## DOCUMENT
━━━━━━━━

2.16am Annemarie was swimming 18 hours non-stop in 12/13 degree water. The veil of darkness that had dropped was no longer an obstacle, taking her last feed, the word came that Scotland was .75miles away, Land was 1km from her. Some athletes would shake that off as being 15 minutes of their time, but the sea allows you through if and when it wants.
The North Channel today was different, it was allowing passage. Closing her eyes she screamed "the boys will get me home, the boys will get me home". trying to prevent the welling of tears, her breathing elevated. This was her mantra for the next hour.
As Derek guided her into a bay, there was a sense of closure, a sense that she was gliding somewhere. Ryan her brother joined her in the water. For one person to touch a rock it takes a full team to get us there. All our responsibilities have to be carried while we pursue our dreams and as swimmers the friends & family who allow us to fly are the true heros. Annemarie began to list the people who made this happen and that last 1km took Annemarie 1hr 30 minutes.

━━━━━━━━

## MATERIAL PROVIDED
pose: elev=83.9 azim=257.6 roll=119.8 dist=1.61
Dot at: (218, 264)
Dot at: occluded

━━━━━━━━

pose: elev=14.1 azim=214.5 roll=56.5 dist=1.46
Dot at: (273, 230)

━━━━━━━━

## REQUESTS
A – According to the swim account, how long did the last 1km take Annemarie?
B – Copy out the records word for word, everything from the line containing "pose: elev=14.1 azim=214.5" down to the line containing "Dot at: (273, 230)".

## RESPONSES FOR EACH TASK
A – 1 hour 30 minutes.

B –
pose: elev=14.1 azim=214.5 roll=56.5 dist=1.46
Dot at: (273, 230)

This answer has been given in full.